Saul n'est qu'un de ces rouages interchangeables, mal graissés, placés au service de l'industrie génocidaire nazie. En cette année 1944, il n'a plus que les charniers pour horizon, et des cadavres en sursis comme compagnons de route. Il arpente Auschwitz-Birkenau frappé de désillusion, accueille les passagers asservis des trains, les traîne jusqu'aux chambres à gaz, puis emporte leurs cadavres vers les fours crématoires, avant d'oeuvrer à la dispersion des cendres ou au nettoyage des sols maculés de secrétions humaines. C'est cet homme éteint, presque muet, que choisit de filmer le néo-réalisateur hongrois László Nemes, avec un regard clinique et en plan serré. Il prend le parti, invariable, de braquer un objectif 40 mm dans le sillage de ce détenu hongrois en peine, campé par un Géza Röhrig à la composition intériorisée, confondant de justesse.

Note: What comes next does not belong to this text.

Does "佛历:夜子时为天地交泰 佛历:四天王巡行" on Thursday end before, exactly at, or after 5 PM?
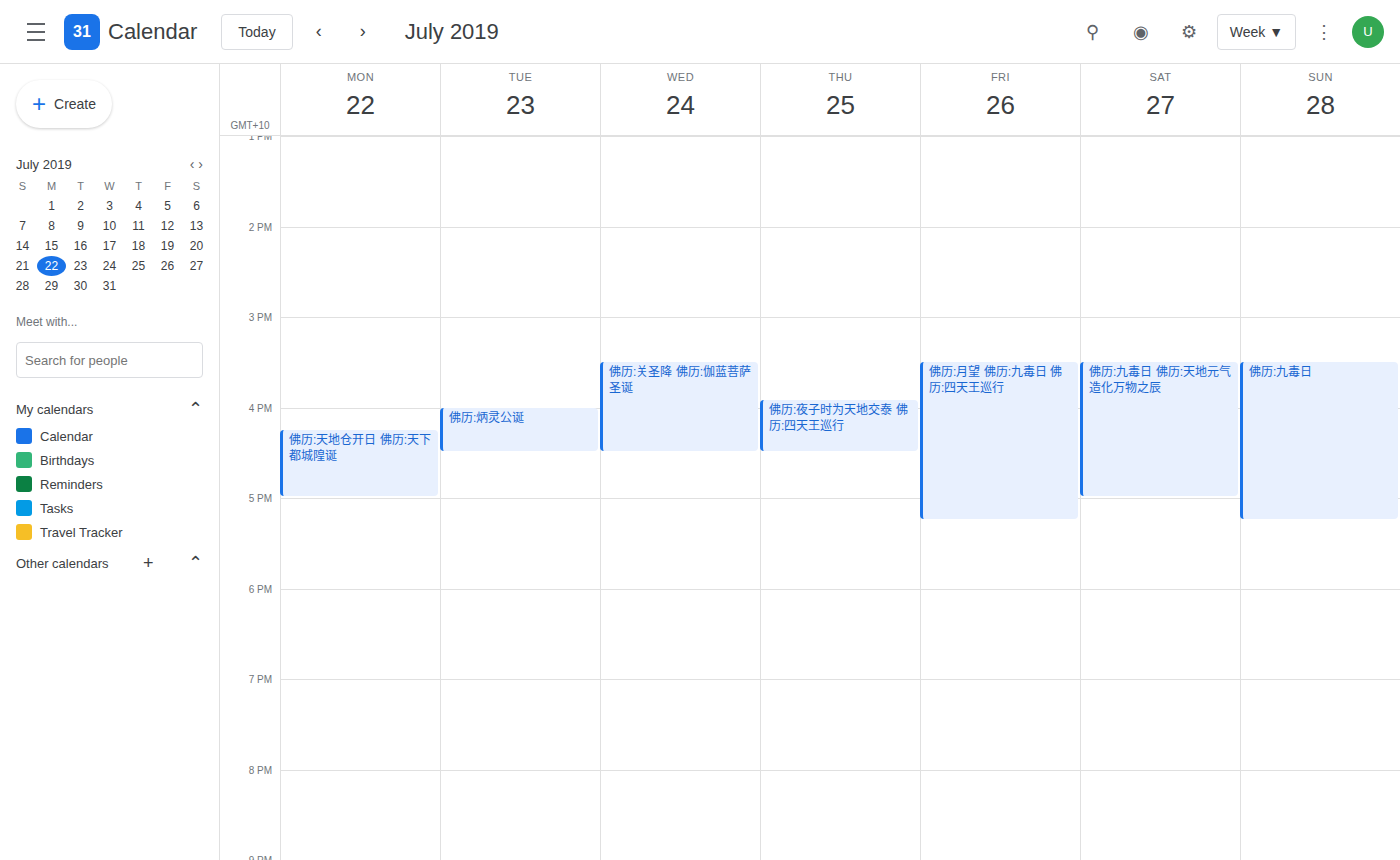
4:30 PM -- before 5 PM, 30 minutes above the 5 PM line.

Filmé caméra à l'épaule, Le Fils de Saul répond à des partis pris de mise en scène immuables, participant d'un sentiment claustrophobique accablant. La sensation d'étouffement induite par les prises de vues fait précisément écho aux conditions concentrationnaires douloureuses, saisies par bribes, par le truchement du point de vue partiel et subjectif de Saul, qui en vient à se confondre avec l'objectif. Ancien assistant de Béla Tarr, grand défenseur de la pellicule, le jeune László Nemes (38 ans) s'inspire beaucoup d'Elem Klimov (Requiem pour un massacre) dans son traitement sensitif des faits et des mouvements. Privilégiant les plans longs et un format standard unique, cinéaste d'une exigence et d'une radicalité appréciables, il s'échine à inciser l'espace, avec maestria, par le recours au flou et des choix de cadrage faisant sens. Sans omettre de circonscrire l'appréhension du camp, de ses inexpiables folies et de ses petits trafics aux exigences d'une mise en scène très typée, prépotente, et potentiellement agaçante.


En raison d'un cadre fermé et d'une très faible profondeur de champ, c'est le son, travaillé en orfèvre, qui est appelé à témoigner des atrocités ambiantes. Il informe le spectateur, de manière abrupte et fragmentée, le guide dans une immersion sensorielle éprouvante, lui cède les clefs de compréhension et de décryptage d'un hors-champ érigé en entité à part entière. Cris, sommations, explosions, tirs et privations accompagnent le récit sans jamais ouvrir l'image ni à la complaisance ni au pathos. En soi, il s'agit déjà là d'un tour de force voué à faire date. László Nemes démontre, s'il le fallait, qu'en renonçant à toute forme d'esthétisation, on parvient très judicieusement à restituer l'horreur dans son essence même.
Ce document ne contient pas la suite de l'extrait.